REQUIRED TASK:
Format every line of the listing below as a numbered list, leaving out blank lines and the pictures.

- - - -

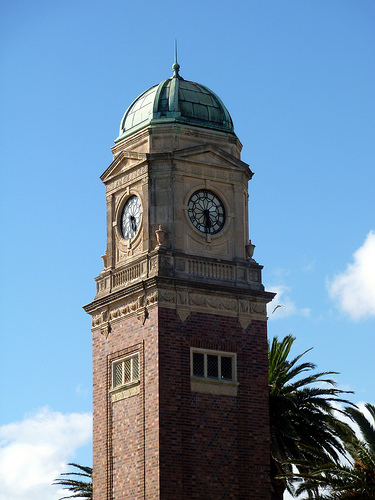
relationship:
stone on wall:
[173, 220, 184, 237] [155, 140, 272, 498]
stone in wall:
[152, 177, 171, 192] [94, 123, 264, 301]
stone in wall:
[153, 187, 170, 206] [94, 123, 264, 301]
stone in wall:
[172, 234, 187, 250] [94, 123, 264, 301]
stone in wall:
[151, 135, 172, 152] [94, 123, 264, 301]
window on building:
[188, 344, 206, 380] [80, 273, 277, 499]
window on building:
[189, 348, 205, 380] [92, 72, 268, 498]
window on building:
[189, 348, 238, 383] [51, 34, 301, 359]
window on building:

- - - -

RESULT FOR THIS EXERCISE:
1. relationship:
2. stone on wall:
3. [173, 220, 184, 237] [155, 140, 272, 498]
4. stone in wall:
5. [152, 177, 171, 192] [94, 123, 264, 301]
6. stone in wall:
7. [153, 187, 170, 206] [94, 123, 264, 301]
8. stone in wall:
9. [172, 234, 187, 250] [94, 123, 264, 301]
10. stone in wall:
11. [151, 135, 172, 152] [94, 123, 264, 301]
12. window on building:
13. [188, 344, 206, 380] [80, 273, 277, 499]
14. window on building:
15. [189, 348, 205, 380] [92, 72, 268, 498]
16. window on building:
17. [189, 348, 238, 383] [51, 34, 301, 359]
18. window on building:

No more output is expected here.